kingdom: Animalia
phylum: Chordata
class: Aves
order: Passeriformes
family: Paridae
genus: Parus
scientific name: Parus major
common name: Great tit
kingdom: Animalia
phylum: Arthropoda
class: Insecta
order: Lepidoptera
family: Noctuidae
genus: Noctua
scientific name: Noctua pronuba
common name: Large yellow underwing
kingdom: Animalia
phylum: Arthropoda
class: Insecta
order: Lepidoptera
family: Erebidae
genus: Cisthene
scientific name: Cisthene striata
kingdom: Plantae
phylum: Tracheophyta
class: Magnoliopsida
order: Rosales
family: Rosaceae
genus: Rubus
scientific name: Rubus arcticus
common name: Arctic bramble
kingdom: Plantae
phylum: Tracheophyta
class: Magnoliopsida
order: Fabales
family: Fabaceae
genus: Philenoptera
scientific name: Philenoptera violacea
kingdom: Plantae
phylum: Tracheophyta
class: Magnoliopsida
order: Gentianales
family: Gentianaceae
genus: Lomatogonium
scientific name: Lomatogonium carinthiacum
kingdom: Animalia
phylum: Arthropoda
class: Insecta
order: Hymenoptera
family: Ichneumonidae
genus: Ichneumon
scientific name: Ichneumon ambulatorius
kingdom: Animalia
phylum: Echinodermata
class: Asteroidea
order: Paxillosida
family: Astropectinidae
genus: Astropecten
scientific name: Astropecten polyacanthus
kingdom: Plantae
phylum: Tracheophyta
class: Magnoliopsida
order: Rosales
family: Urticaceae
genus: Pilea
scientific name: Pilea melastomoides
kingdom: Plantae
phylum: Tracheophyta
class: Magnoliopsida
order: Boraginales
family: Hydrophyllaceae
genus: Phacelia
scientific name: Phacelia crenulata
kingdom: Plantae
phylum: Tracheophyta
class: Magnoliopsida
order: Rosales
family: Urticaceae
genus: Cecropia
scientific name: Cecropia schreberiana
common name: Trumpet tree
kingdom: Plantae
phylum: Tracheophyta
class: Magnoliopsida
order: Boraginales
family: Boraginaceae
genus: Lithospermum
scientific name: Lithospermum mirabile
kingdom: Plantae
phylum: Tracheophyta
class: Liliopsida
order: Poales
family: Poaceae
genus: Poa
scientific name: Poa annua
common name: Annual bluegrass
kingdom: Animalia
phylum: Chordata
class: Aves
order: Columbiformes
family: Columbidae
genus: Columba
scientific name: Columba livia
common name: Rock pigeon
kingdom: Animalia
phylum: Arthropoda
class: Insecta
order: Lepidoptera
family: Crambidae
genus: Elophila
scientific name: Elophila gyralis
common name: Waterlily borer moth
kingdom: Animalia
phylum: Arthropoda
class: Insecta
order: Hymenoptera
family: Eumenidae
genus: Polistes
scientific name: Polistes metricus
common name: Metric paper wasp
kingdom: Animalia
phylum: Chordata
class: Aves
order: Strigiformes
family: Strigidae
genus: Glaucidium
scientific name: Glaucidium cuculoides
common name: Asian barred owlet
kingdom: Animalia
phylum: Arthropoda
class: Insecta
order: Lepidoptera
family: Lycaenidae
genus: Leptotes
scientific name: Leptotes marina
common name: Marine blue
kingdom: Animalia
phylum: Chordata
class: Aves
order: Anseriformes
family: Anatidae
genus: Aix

*-*-*

Task requirements: Please reproduce every line of the records above, word for word and in the same order.

Reply to the task:
kingdom: Animalia
phylum: Chordata
class: Aves
order: Passeriformes
family: Paridae
genus: Parus
scientific name: Parus major
common name: Great tit
kingdom: Animalia
phylum: Arthropoda
class: Insecta
order: Lepidoptera
family: Noctuidae
genus: Noctua
scientific name: Noctua pronuba
common name: Large yellow underwing
kingdom: Animalia
phylum: Arthropoda
class: Insecta
order: Lepidoptera
family: Erebidae
genus: Cisthene
scientific name: Cisthene striata
kingdom: Plantae
phylum: Tracheophyta
class: Magnoliopsida
order: Rosales
family: Rosaceae
genus: Rubus
scientific name: Rubus arcticus
common name: Arctic bramble
kingdom: Plantae
phylum: Tracheophyta
class: Magnoliopsida
order: Fabales
family: Fabaceae
genus: Philenoptera
scientific name: Philenoptera violacea
kingdom: Plantae
phylum: Tracheophyta
class: Magnoliopsida
order: Gentianales
family: Gentianaceae
genus: Lomatogonium
scientific name: Lomatogonium carinthiacum
kingdom: Animalia
phylum: Arthropoda
class: Insecta
order: Hymenoptera
family: Ichneumonidae
genus: Ichneumon
scientific name: Ichneumon ambulatorius
kingdom: Animalia
phylum: Echinodermata
class: Asteroidea
order: Paxillosida
family: Astropectinidae
genus: Astropecten
scientific name: Astropecten polyacanthus
kingdom: Plantae
phylum: Tracheophyta
class: Magnoliopsida
order: Rosales
family: Urticaceae
genus: Pilea
scientific name: Pilea melastomoides
kingdom: Plantae
phylum: Tracheophyta
class: Magnoliopsida
order: Boraginales
family: Hydrophyllaceae
genus: Phacelia
scientific name: Phacelia crenulata
kingdom: Plantae
phylum: Tracheophyta
class: Magnoliopsida
order: Rosales
family: Urticaceae
genus: Cecropia
scientific name: Cecropia schreberiana
common name: Trumpet tree
kingdom: Plantae
phylum: Tracheophyta
class: Magnoliopsida
order: Boraginales
family: Boraginaceae
genus: Lithospermum
scientific name: Lithospermum mirabile
kingdom: Plantae
phylum: Tracheophyta
class: Liliopsida
order: Poales
family: Poaceae
genus: Poa
scientific name: Poa annua
common name: Annual bluegrass
kingdom: Animalia
phylum: Chordata
class: Aves
order: Columbiformes
family: Columbidae
genus: Columba
scientific name: Columba livia
common name: Rock pigeon
kingdom: Animalia
phylum: Arthropoda
class: Insecta
order: Lepidoptera
family: Crambidae
genus: Elophila
scientific name: Elophila gyralis
common name: Waterlily borer moth
kingdom: Animalia
phylum: Arthropoda
class: Insecta
order: Hymenoptera
family: Eumenidae
genus: Polistes
scientific name: Polistes metricus
common name: Metric paper wasp
kingdom: Animalia
phylum: Chordata
class: Aves
order: Strigiformes
family: Strigidae
genus: Glaucidium
scientific name: Glaucidium cuculoides
common name: Asian barred owlet
kingdom: Animalia
phylum: Arthropoda
class: Insecta
order: Lepidoptera
family: Lycaenidae
genus: Leptotes
scientific name: Leptotes marina
common name: Marine blue
kingdom: Animalia
phylum: Chordata
class: Aves
order: Anseriformes
family: Anatidae
genus: Aix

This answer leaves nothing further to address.